Notably, though Canada has finally opened the door to a land border re-opening in August, the US has not officially reciprocated the sentiment (though experts expect that important detail to come perhaps as early as today – along with further details on how Canada would implement the move, including required documentation from citizens of a country that has ruled out the use of so-called vaccine passports).

In any case, an almost open border can’t come soon enough for nearly a third of Canadians (30%), who, according to the ARI survey, say that the government is taking too much time and should have already made the move (including 8% who said the threshold should have been at the 50% double vaccination threshold). This group is led by people who travelled frequently before the pandemic, noted ARI, prompting the conclusion that Canadians who don’t travel often aren’t as eager to have an open border during a pandemic.

As for the timing of the government’s decision to drop quarantine requirements for fully vaccinated Canadians returning home from abroad as of July 5, slightly more than half (54%) say that the change was well-timed. Close to equal numbers take opposite positions, however, with one-fifth saying Ottawa waited too long to implement the change (21%), and one-quarter saying the decision was too rushed (25%).

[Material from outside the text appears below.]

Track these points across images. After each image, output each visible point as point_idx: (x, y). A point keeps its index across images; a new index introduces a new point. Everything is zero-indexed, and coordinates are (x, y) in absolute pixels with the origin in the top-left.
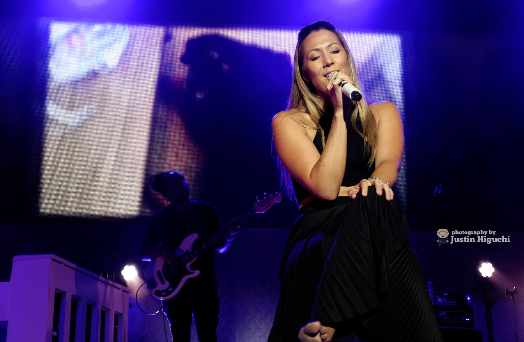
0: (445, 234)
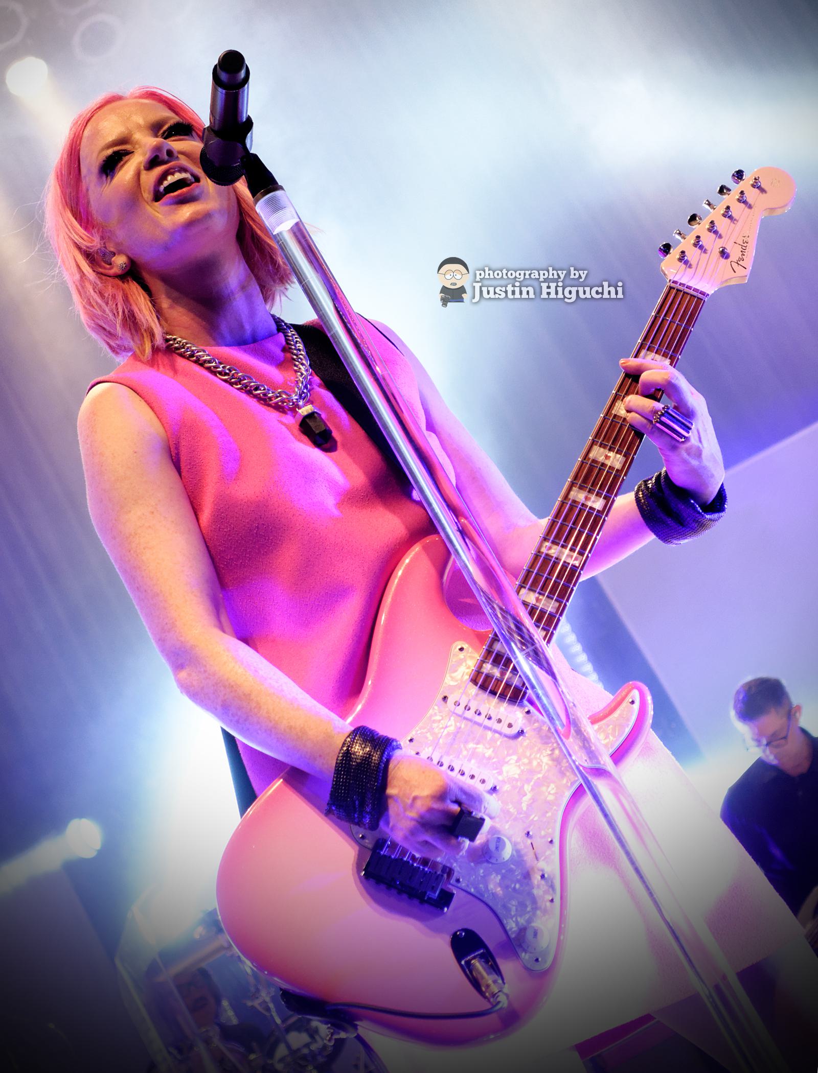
0: (459, 276)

More key findings of the ARI report included:

• Half of Canadians (50%) now say Prime Minister Trudeau has done a good job of handling the pandemic; this is the highest mark since January. 46% say he has done a poor job.

• Personal concern over becoming ill with COVID-19 has dropped to 47%. This is the lowest level since June 2020.

• Canadians overwhelmingly feel that the worst of the negative health impacts from the pandemic have passed; just 12% disagree. A much larger group, 28%, say that the worst economic effects are still ahead, though 72% feel the worst of this has passed as well.

At the same time, rapidly rising COVID rates in the US – based on the highly transmissible delta variant – may upend the government’s best-laid border plans and could harden the resolve of a seemingly reluctant Canadian population to ease restrictions that have already been endured for over 16 months at a point when, as US congressman Brian Higgins of Buffalo says, “It’s the beginning of the end of border restrictions.”

Moreover, with an election looming – or perhaps already under way by August – one can be sure that the government will continue to heed the wishes of a vast majority of the electorate.